Shaking their heads, the constables turned and left.
"I…I don't know what to say," Valjean said the moment they were alone. "You could have…And I would have deserved…Thank you."
"I will be greatly rewarded in heaven," the bishop assured him. "But let's talk about you. If you're going to go around robbing kindly old bishops then I can't say that I think much of how you plan on treating the rest of the world. That won't make you happy or keep you out of prison. And since I've now bought your soul, I'm giving it to God. Be a better person and stop stealing from people."
Valjean frowned. "I don't think you can buy a person's soul. In fact, I'm pretty sure that that was what all of that mess about the indulgences and the Protestant Reformation was about."
"Are you saying that you would like me to keep my money?" the bishop asked pointedly.
Valjean coughed. "On the other hand, I'm quite pleased that my soul fetches such a brilliant price. I will try to be a better person."
"I do hope you try soon," the bishop told him. "I will be pleased if, at any point during your life, you decide to be a good person but I do hope that you'll do it before robbing a small child and possibly completely ruining his life or possibly even leading to his death."
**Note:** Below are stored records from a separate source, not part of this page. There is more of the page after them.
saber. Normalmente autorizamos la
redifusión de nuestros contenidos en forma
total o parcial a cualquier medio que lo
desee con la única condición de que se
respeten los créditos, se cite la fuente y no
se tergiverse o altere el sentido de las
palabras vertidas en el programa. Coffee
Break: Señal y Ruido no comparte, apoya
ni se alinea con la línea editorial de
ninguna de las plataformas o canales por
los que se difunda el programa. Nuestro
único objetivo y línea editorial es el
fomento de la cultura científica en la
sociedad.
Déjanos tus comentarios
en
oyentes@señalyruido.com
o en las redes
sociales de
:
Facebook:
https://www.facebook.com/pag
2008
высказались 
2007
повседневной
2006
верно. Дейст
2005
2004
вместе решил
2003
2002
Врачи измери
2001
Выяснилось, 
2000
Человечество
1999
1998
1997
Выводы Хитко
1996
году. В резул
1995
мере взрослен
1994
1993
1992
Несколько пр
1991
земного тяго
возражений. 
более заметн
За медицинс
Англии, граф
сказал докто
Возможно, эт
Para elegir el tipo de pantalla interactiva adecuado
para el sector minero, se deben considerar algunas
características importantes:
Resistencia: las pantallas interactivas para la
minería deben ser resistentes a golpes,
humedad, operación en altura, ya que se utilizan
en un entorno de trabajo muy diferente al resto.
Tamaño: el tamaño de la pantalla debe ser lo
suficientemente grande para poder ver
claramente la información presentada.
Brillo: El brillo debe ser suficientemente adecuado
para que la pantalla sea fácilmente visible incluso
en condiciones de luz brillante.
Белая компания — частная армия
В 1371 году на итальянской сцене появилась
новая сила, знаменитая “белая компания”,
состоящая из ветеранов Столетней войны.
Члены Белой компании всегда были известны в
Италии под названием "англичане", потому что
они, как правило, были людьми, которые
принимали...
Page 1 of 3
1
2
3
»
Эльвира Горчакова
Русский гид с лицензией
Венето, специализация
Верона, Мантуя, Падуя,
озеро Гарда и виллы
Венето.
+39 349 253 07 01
Valjean looked at him strangely. "I'll see what I can do."
The bishop smiled warmly at him. "That's all I ask. Now, if you'll excuse me, I must go find some sick people to visit."
Valjean stood staring after him for awhile, ignoring the bishop's sister glaring at him from inside the house.
"I hate guilt," he complained. "I thought I was past all of that but I suppose that if priests are good at making you feel guilty then a super priest like a bishop would be even better at it. And now I suppose I don't technically have to steal anymore since this silver I've been given is worth so much. But it's so difficult when everyone treats you like you're some kind of monster! You even start robbing from the few people who are kind to you which actually doesn't do much to convince people to be kind and maybe even makes the people who think they can protect themselves by being horrid think that they have a point.
"Everywhere I go I'll just meet normal people who most would think are decent and I will despise because of how they behave to me. And if I keep getting cheated…Well, I eat a lot and I don't know how long the silver will last. Especially since everyone will think that I stole it which I technically did but having been given it as a present afterwards cancels that out, I think. Well, that settles it. I'm going to go on the run. Being a fugitive is clearly the best way to be an honest man."
That decided, Valjean cheerfully ripped up his yellow ticket-of-leave and walked off whistling.